Methods of UnderSampling and OverSampling
To look at it more practically, I referred to the sklearn documentation. The images were also taken from this site.
https://imbalanced-learn.org/stable/under_sampling.html
UnderSampling Methods
(1) Prototype Generation Prototype generation creates representative samples (prototypes) that summarize the data of the majority class, reducing the overall data while maintaining important characteristics of the original data.
(2) Prototype Selection Prototype Selection is a technique that selects only important samples from the data of the majority class to solve the problem of imbalanced data. A typical example is RandomUnderSampler. It reduces the number of data by randomly selecting data from the majority class.
OverSampling Methods
The two representative oversampling methods are RandomOverSampling and SMOTE.

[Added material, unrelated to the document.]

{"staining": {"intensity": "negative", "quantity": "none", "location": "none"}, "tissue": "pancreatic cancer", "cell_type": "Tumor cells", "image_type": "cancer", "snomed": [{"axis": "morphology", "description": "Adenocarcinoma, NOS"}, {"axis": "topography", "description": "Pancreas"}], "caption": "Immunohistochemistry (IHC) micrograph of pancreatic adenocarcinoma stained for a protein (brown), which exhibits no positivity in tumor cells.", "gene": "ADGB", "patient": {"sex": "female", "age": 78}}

(1) RandomOverSampling It is a task of increasing the number of data by duplicating the data of the class with a low proportion to balance it. There is a problem that overfitting can occur for the minority class.
(2) SMOTE (Synthetic Minority Oversampling Technique) It is a technique that fills in virtual data around the existing minority class based on the KNN algorithm. One of the minority classes is randomly selected. It finds K minority class neighbors in that class, randomly selects one of them, and generates virtual data between the two selected classes.
When visualizing the differences between each oversampling technique, it looks like this.
When there is little data, it is better to choose OverSampling rather than UnderSampling, and it seems reasonable to use each sampling method by directly comparing them as shown above.